Angular Accordion Directive

Angular includes a javascript library for a Grid Directive (ui-grid.js) and it is a time saver but there isn’t one for an Accordion that contains a table. I see examples in various places where people “claim” their code is a Directive but their code is just a Bootstrap Accordion with a table inside it. In other words there is no javascript that reads a table definition and renders the table with a record in it in each Accordion line item.

In addition I have searched 3rd party vendors and none of them I have seen offer this kind of Directive.

This makes me think this cannot be easily done and is not worth the time and effort or it just can’t be done.

Does any one have any input on this? I have a rather difficult person breathing down my neck over this and they cannot accept that perhaps this is not the way to go or that it is not possible without expending many hours of development for little bang.

BTW - this shop is in the stone age using Angular 1.5.8 in a .net environment.

Thanks

Then it’s called AngularJS :wink:
Angular means Angular 2+, which is totally different.

Hi There!

I’ve used ui-grid before. It doesn’t support accordion-like grouping out of the box, but I’ve seen examples of it being done. On that same note, I know that it won’t be a clear path to create this additional functionality. I do think wiring a bootstrap accordion into your ui-grid might be the easiest path forward, which is why so many people have attempted it. It allows you to focus on the data / logic, while bootstrap does the heavy lifting of css.

If you are looking for a fast win and have a budget to work with, check out ag-grid. Their enterprise version rolls with accordions (called grouping and pivots) out of the box and is probably the most advanced grid for AngularJS that I’ve worked with.

Hope this helps.

PS: AngularJS is old, but it isn’t the stone age yet. It’s staged of end of support around 2021. Until then small fixes will be added occasionally. Our team has used technologies like Webpack, ES6, Babel, and Typescript to spruce up this old framework until we can cross over to Angular.

Yeah, but you’d probably get more support if you use angular 2+ :slight_smile:
(i dont know anuglar 1 btw, know 2+ tho)

I would unfortunately have to disagree. I think at its core, both are Javascript frameworks. They also aren’t that different. Angular simple removes a lot of confusing elements that existed in AngularJS, as well as takes advantages of new technologies right out of the box such as Typescript, rxjs, and more.

Our team has 3 active AngularJS apps and 1 Angular app in production, and then 2 Angular apps in development. I enjoy working in both since we have made a decision to use Typescript across the board, however if you have the opportunity I would suggest Angular as it is much faster than AngularJS. (thats a fact)

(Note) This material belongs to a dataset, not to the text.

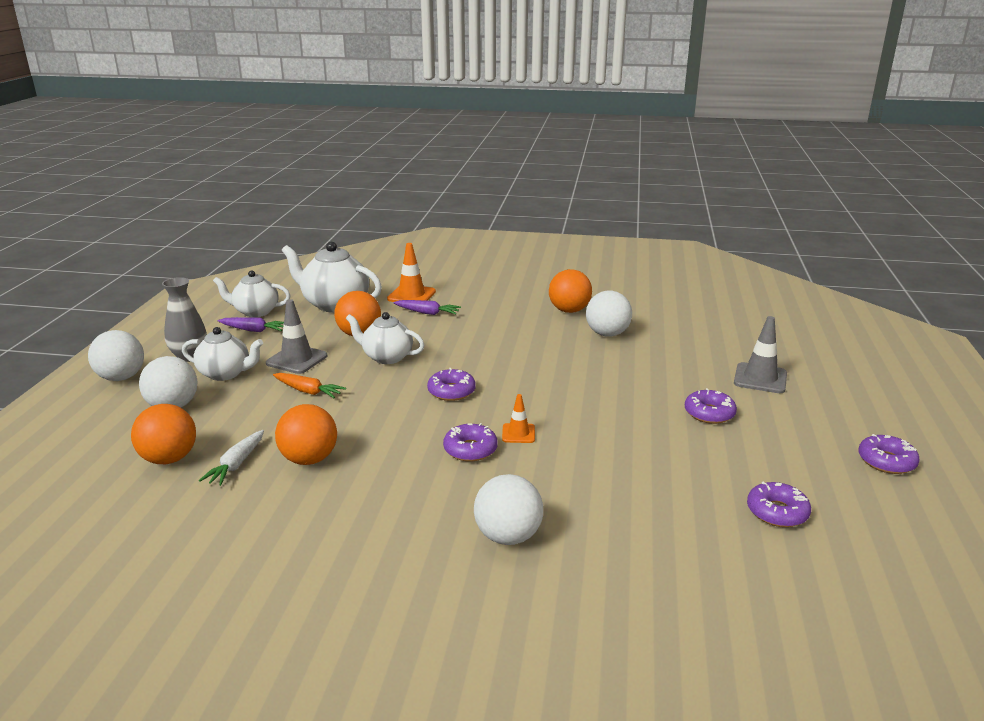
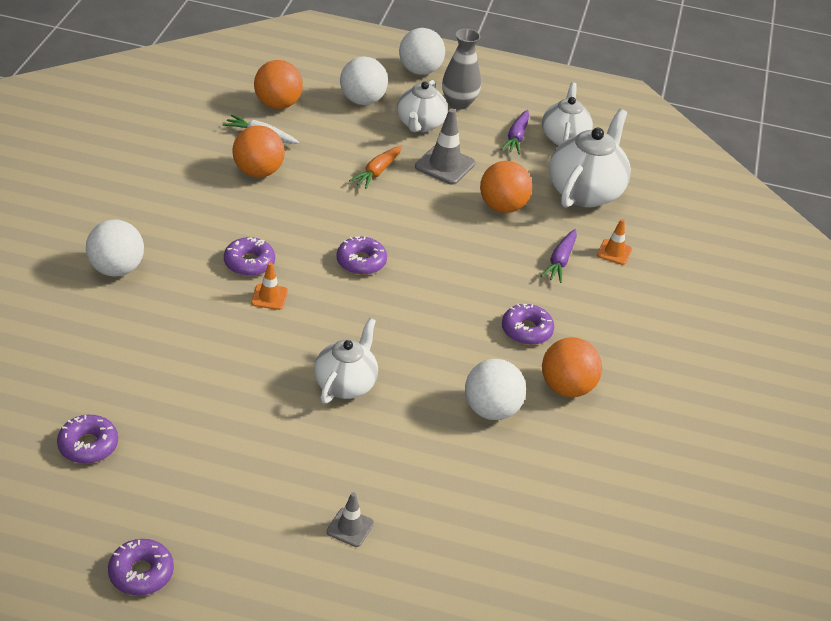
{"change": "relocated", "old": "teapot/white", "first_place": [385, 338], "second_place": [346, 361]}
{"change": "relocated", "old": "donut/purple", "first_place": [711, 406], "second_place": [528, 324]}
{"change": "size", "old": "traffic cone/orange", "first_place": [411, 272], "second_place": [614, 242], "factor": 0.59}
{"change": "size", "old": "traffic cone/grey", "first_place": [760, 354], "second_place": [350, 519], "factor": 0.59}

According to what you’re saying, you’re agreeing with me. :wink: I recommend Angular more than AngularJS, and agree with everything you’re saying :wink:

Thanks for the discussion. I am TOTALLY with all that Angular JS is fast becoming a dinosaur but this is what I have to work with here due to the application’s reliance on their security model code. I have not found anything that shows a Bootstrap Accordion used as a Directive so I surmise it either is not economical to do since Accordions are easy to copy, paste and change OR it is not possible. The ag-grid is very nice but I did not see the functionality in their demos and this company will not spend the money ag-grid costs even if it did. They will either accept reality or find another programmer to beat down.

1 Like

I’ve been in that boat so many times. With enough time and money almost anything is possible.

Here is a link to ui-grid’s expandable rows.
http://ui-grid.info/docs/#!/tutorial/Tutorial:%20216%20Expandable%20grid

That should provide what you are looking for. The only other thing, is maybe our definitions of accordion differ. Unfortunately I can’t tell you it isn’t possible, it just may be difficult to do depending on the requirements set up by your company.